Gabo in the time of a hundred years (Barcelona, 1969)
Incubated for almost twenty years and drafted in eighteen months, Cien Años de soledad recreates the historical vicissitudes of Macondo, imaginary village founded by the first Buendia which is the transcript of his hometown and, at the same time, his country and the continent through the Buendia family saga. Perfect circular structure, the novel raises their own world, Mythic recreation of the real world of Latin America, in a way that has come to be called 'magical realism' by the constant encounter of the real motives and fantastic elements. Thus, in the story of the founding of the town, its growth, its exploitation by a US banana company, revolutions and counterrevolutions subsequent and final destruction of the village (which converges with the extinction of the lineage of its founders, condemned from the beginning to "one hundred years of solitude"), premonitory dreams are intertwined with all naturalness supernatural occurrences, insomnia, Biblical floods and pests all sorts of magical events, all narrated in a very rich, smooth and captivating prose that make reading endless a surprise and a pleasure.

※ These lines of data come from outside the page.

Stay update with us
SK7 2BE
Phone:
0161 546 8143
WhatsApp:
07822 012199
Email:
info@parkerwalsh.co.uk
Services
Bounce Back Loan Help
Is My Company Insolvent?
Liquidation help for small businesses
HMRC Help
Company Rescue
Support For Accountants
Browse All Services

After one season in Paris, Gabriel García Márquez settled in Barcelona in 1969, where he made friends with Spanish, as Carlos Barral, and South America, intellectuals like Mario Vargas Llosa. His stay there was crucial to the realization of what was known as the Boom in Latin American literature, which meant the international discovery of the young and not so young narrators of the continent: the Peruvian Mario Vargas Llosa, the Argentine Jorge Luis Borges and Julio Cortázar and the Mexican Juan Rulfo and Carlos Fuentes, among others. In 1972 he won the Rómulo Gallegos international novel Prize, and few years later returned to Latin America to reside alternately in Cartagena de Indias and in city of Mexico, mainly due to the political instability in his country.
Prior to Cien Años de soledad, García Márquez had outlined the world of Macondo in novels such as litter (1955) and the Colonel does not who write (1961), and collections of stories as Big Mama's funeral (1962). After a hundred years his narrative, stripped in more or less middle of fantastic elements, maintained a very high level; It is the case of novels as the autumn of the Patriarch (1975), that amazing skins the theme of the Latin American dictator; Chronicle of a death foretold (1981), story of a crime of honor based on real events that stands out for its constructive perfection and has been considered his second masterpiece; and love in the time of cholera (1985), extraordinary story of a love which, born in adolescence, not consummated until 53 years later, already in the age of the characters.
His literary prestige, that in 1982 earned him the Nobel Prize for literature, conferred authority to make itself heard on the Colombian political and social life. His activity as a journalist was collected in coastal texts (1981) and between cops (1983), abstracts of published articles in the written press, and news of a kidnapping, extensive written report published in 1996 which deals with the dramatic journey of nine journalists abducted by order of the drug trafficker Pablo Escobar. Story of a castaway, article about a real case published in novel form in 1968, It is a shining example of 'new realism' and showed its ability to change registration.
In cinema she participated in the drafting of numerous scripts, sometimes adaptations of his own works, and since 1985 shared, with the Argentine filmmaker Fernando Birri, the direction of the international school of the cinema of Havana. Among his later production include a historical novel in lathe Simón Bolívar, the general in his Labyrinth (1989); the collection of short stories strange pilgrims (1992); the volume of memoirs, living to tell the tale (2002), which covers the first thirty years of his life, and his last novel, memoirs of my melancholy whores (2004), about the love of a nonagenarian journalist by a young prostitute. He died in the city of Mexico in 2014, after a relapse in the lymphatic cancer that had been diagnosed in 1999.